(Your assignment): Since the pictures are not wanted, retype the listing below exactly and without them.

(Material provided):
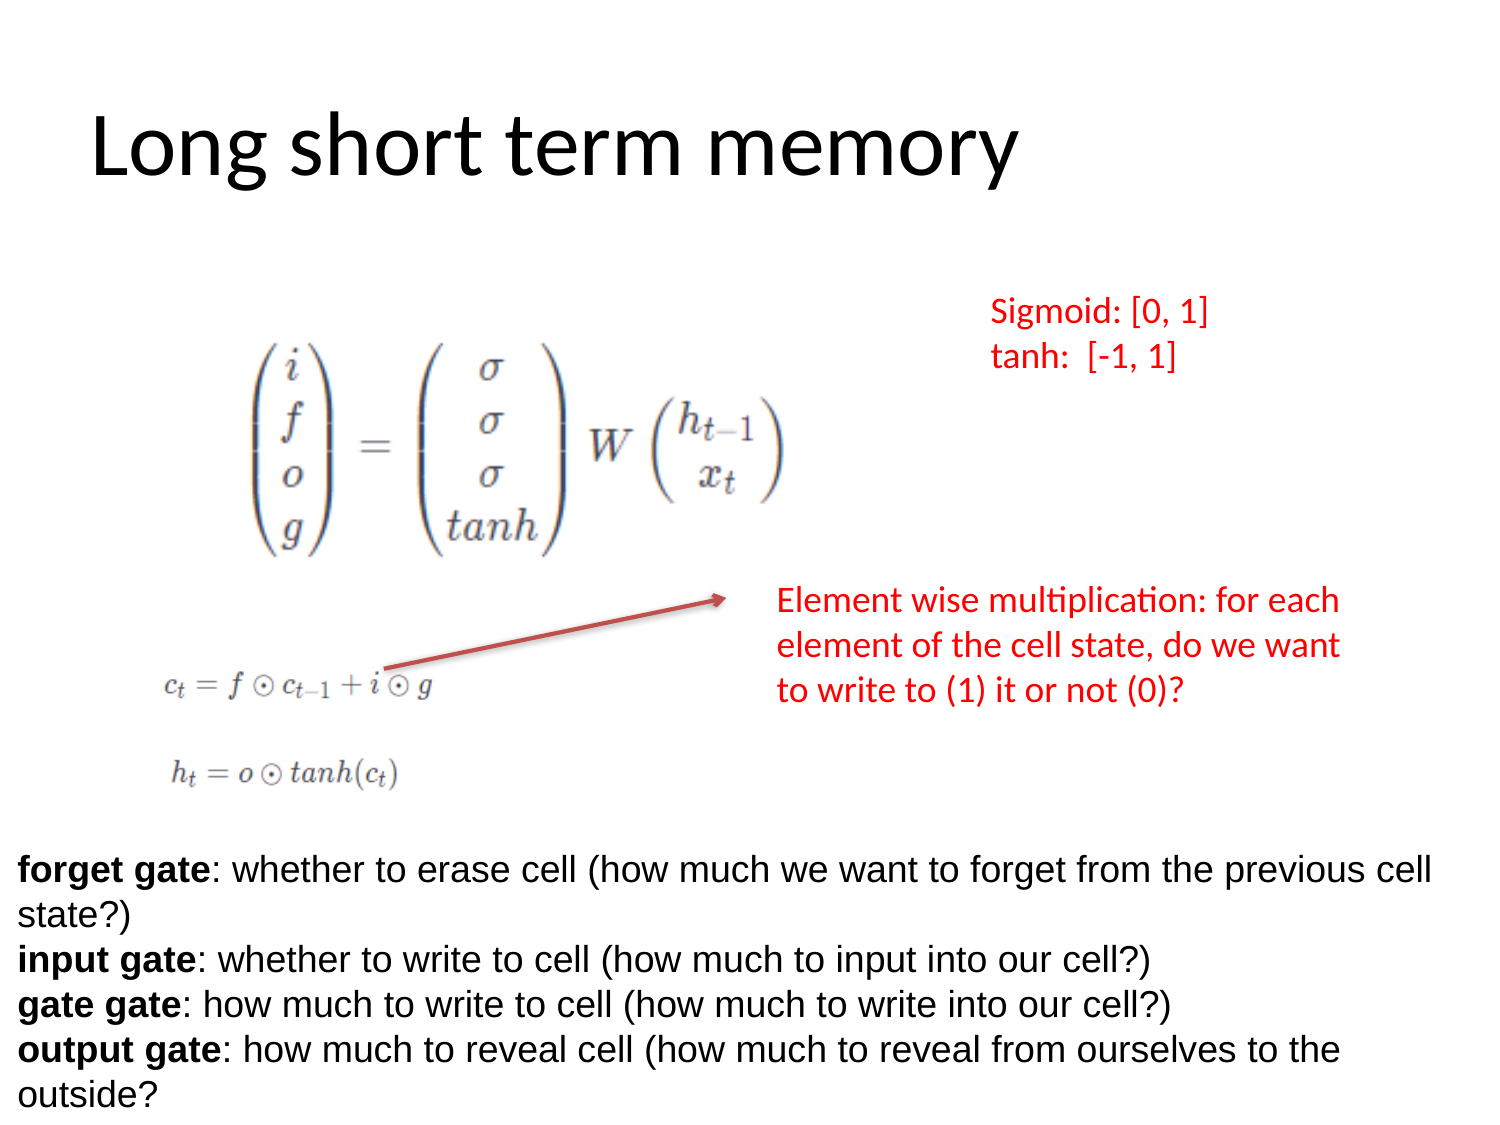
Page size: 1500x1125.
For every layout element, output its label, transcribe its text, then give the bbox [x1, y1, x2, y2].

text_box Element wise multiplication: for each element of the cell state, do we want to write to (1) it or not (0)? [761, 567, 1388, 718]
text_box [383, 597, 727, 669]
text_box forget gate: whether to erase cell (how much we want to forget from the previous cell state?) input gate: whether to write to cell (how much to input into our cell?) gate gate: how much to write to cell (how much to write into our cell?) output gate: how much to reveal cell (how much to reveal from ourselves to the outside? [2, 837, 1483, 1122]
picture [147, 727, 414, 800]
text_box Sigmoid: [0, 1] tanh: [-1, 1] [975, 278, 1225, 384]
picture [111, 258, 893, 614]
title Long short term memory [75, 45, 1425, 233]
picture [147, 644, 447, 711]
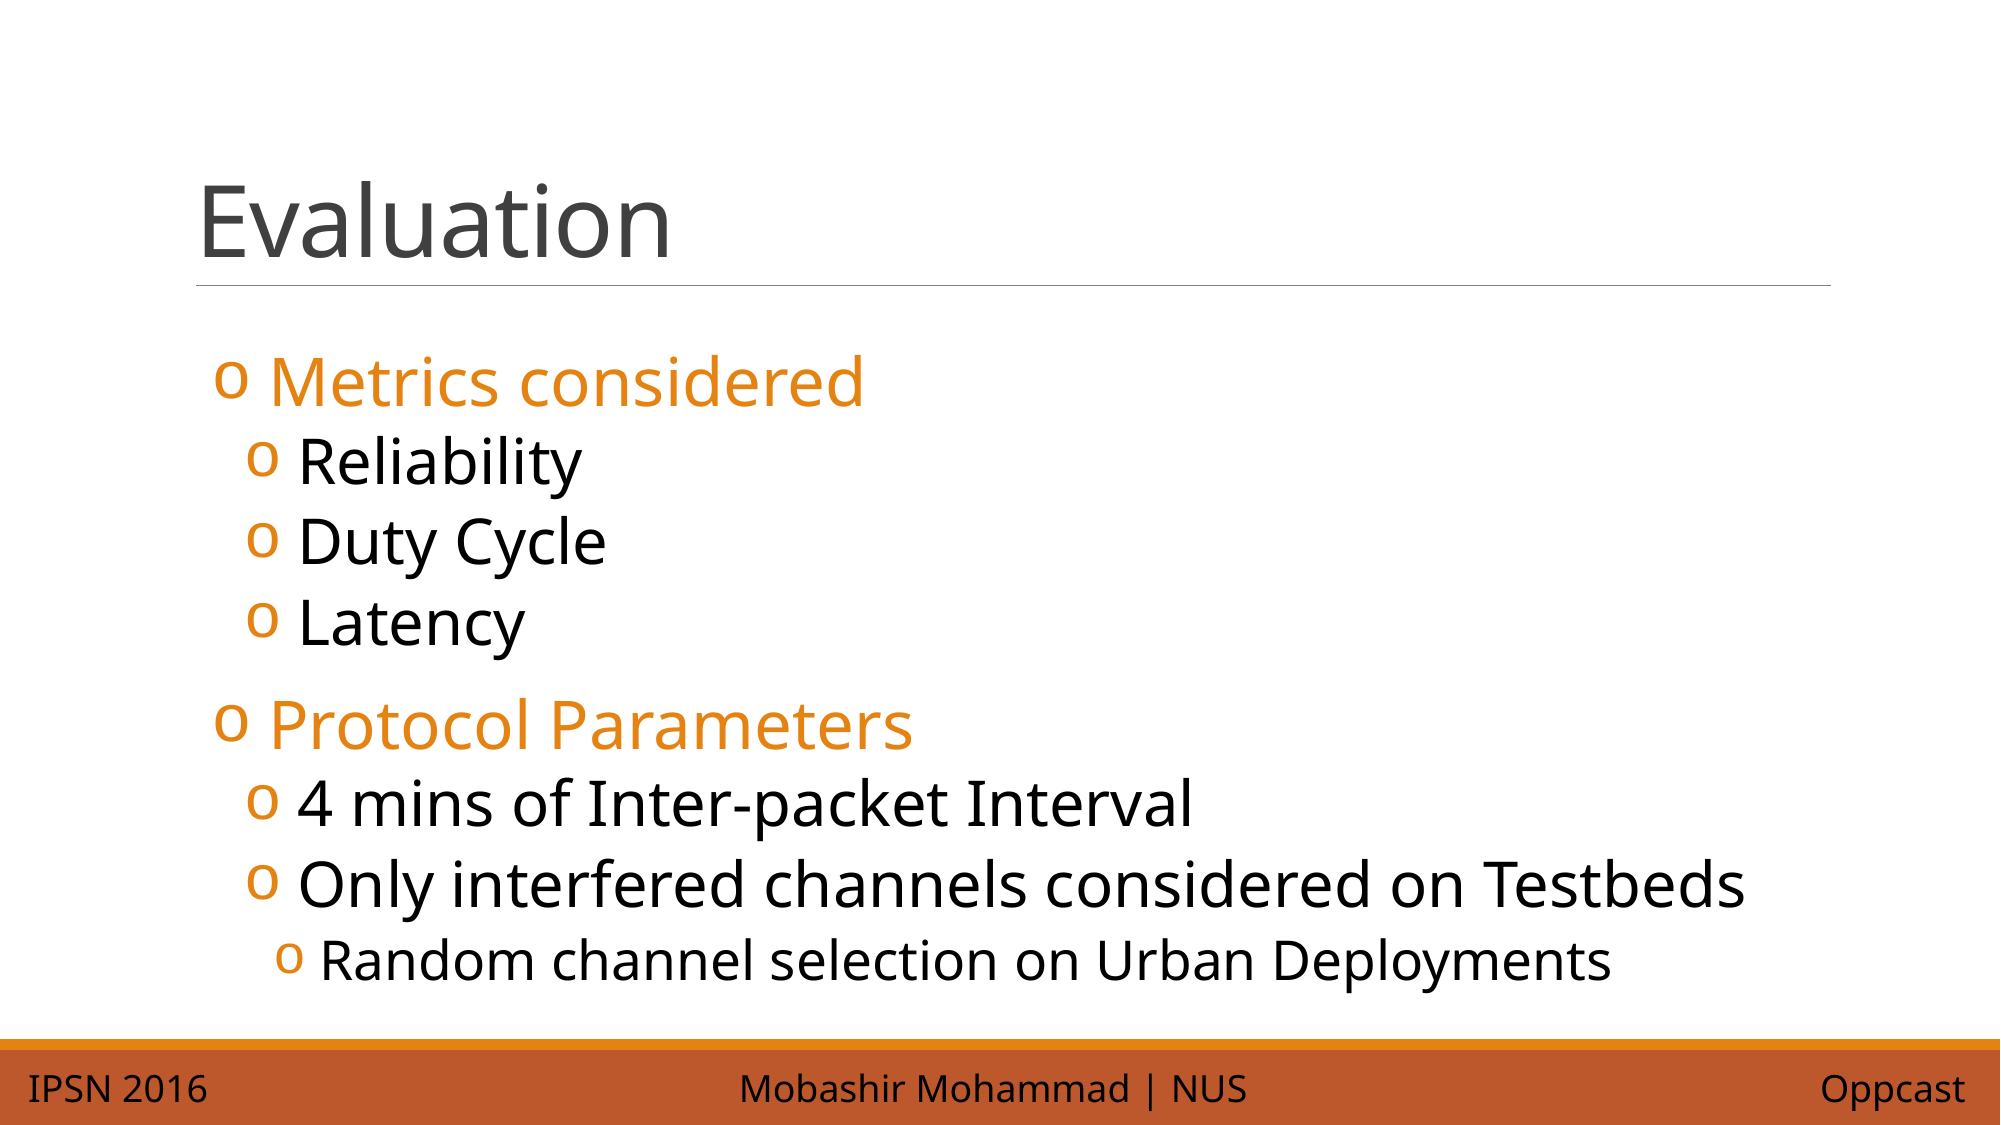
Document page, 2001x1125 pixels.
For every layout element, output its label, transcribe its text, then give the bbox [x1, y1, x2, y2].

(Result):
Page size: 1500x1125.
For every layout element, output its label, transcribe its text, then give the bbox [x1, y1, x2, y2].

text_box Element wise multiplication: for each element of the cell state, do we want to write to (1) it or not (0)? [761, 567, 1388, 718]
text_box [383, 597, 727, 669]
text_box forget gate: whether to erase cell (how much we want to forget from the previous cell state?) input gate: whether to write to cell (how much to input into our cell?) gate gate: how much to write to cell (how much to write into our cell?) output gate: how much to reveal cell (how much to reveal from ourselves to the outside? [2, 837, 1483, 1122]
picture [147, 727, 414, 800]
text_box Sigmoid: [0, 1] tanh: [-1, 1] [975, 278, 1225, 384]
picture [111, 258, 893, 614]
title Long short term memory [75, 45, 1425, 233]
picture [147, 644, 447, 711]
Document page, 2001x1125 pixels.
For every layout element, output its label, transcribe its text, then give the bbox [x1, y1, x2, y2].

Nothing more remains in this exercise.